Maturity-Onset Diabetes of the Young (MODY)

Maturity-Onset Diabetes of the Young (MODY)

Maturity-Onset Diabetes of the Young (MODY) is a genetically inherited, rare form of diabetes that usually occurs before age 25. It is caused by a defect in a single gene and is diagnosed by diabetes and genetic testing. It is often mistaken for type 1 or type 2 diabetes. MODY accounts for only one to five percent of diabetes cases.

Different types of MODY

• HNF1-alpha. Seen in about 70 per cent of cases of MODY. The gene lowers the amount of insulin made by the pancreas. Insulin is usually not needed and it is treated with sulphonylurea oral medications (often used in type 2 diabetes).
• HNF4-alpha. Not very common. May have had a birth weight of 9lb or more (around 4kg) and may have needed treatment for low glucose levels soon after birth. Treatment is sulphonylurea tablets and sometimes insulin is needed.
• HNF1-beta.
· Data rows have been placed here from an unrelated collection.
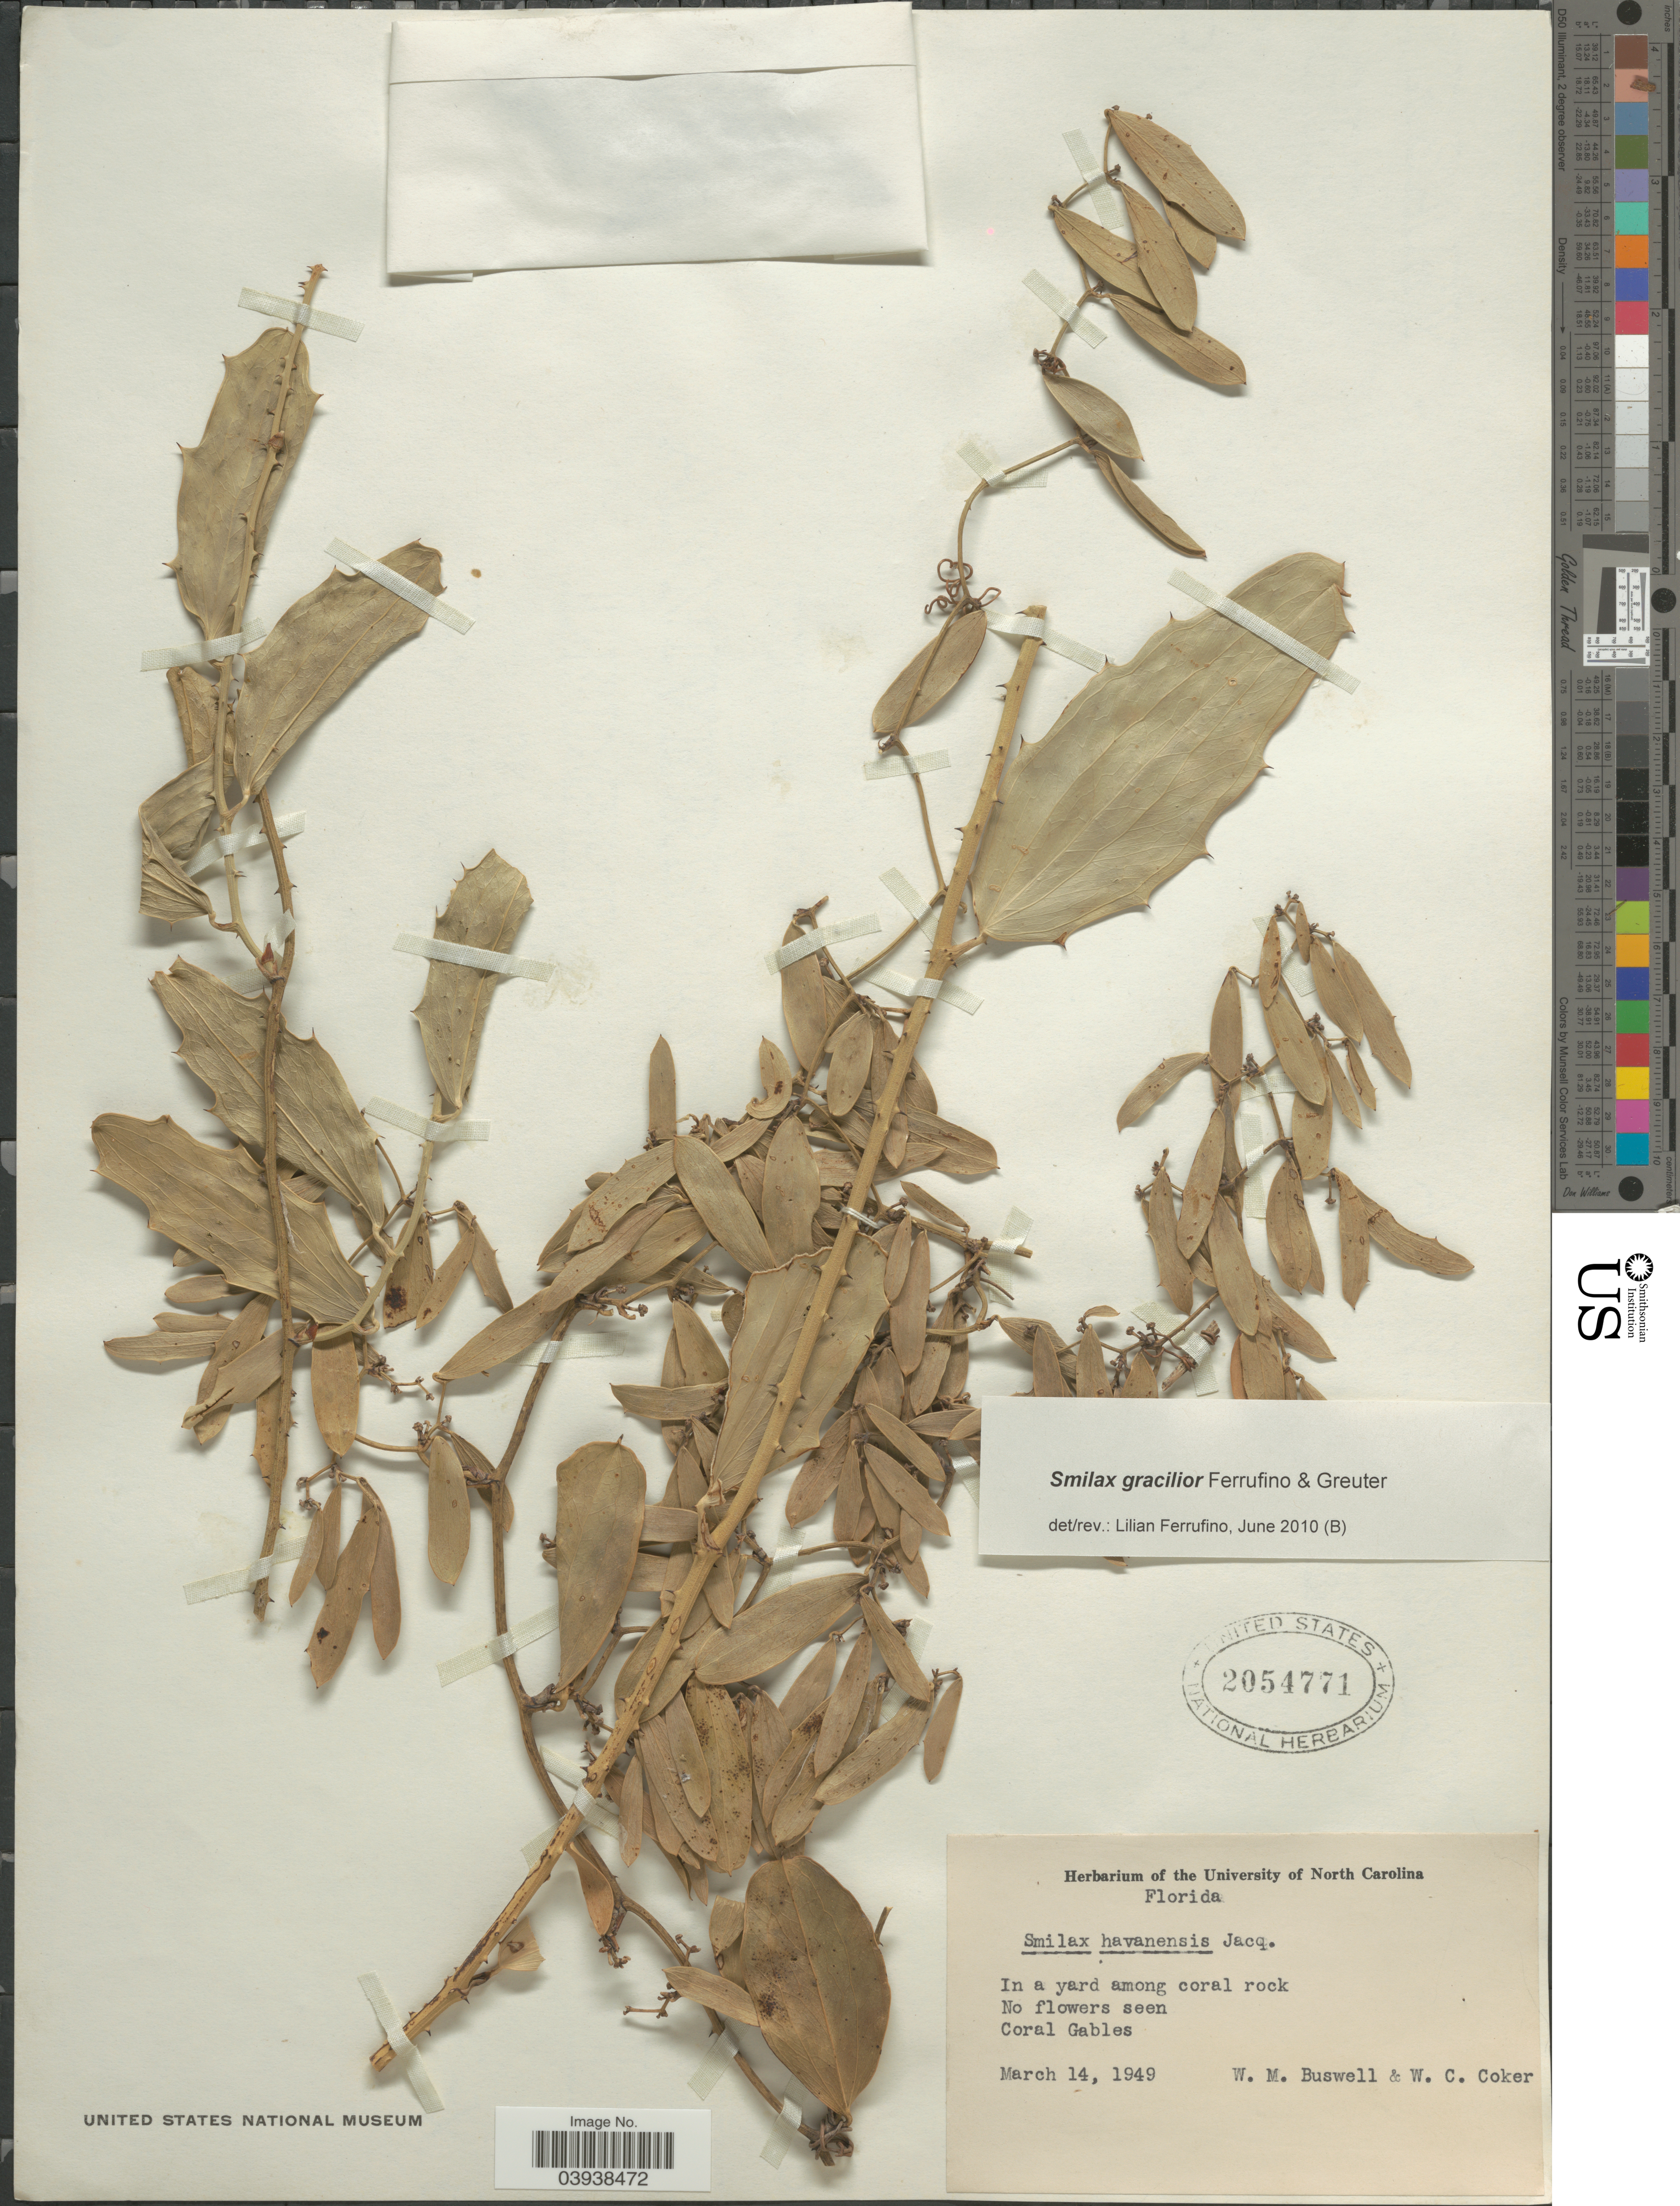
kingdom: Plantae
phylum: Tracheophyta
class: Liliopsida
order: Liliales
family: Smilacaceae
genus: Smilax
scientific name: Smilax gracilior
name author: Ferrufino & Greuter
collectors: W. Buswell & W. Coker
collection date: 1949-03-14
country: United States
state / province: Florida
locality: Coral Gables.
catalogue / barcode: US 2054771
This type of MODY is associated with other problems such as renal cysts, abnormalities of the uterus, gout, and diabetes. Often detected before birth with renal cysts found on scans. Insulin is usually required.
• Glucokinase. Glucokinase is a gene that detects how high the blood glucose levels are in the body. If this gene malfunctions, glucose levels can be slightly higher than normal. Treatment is usually not necessary.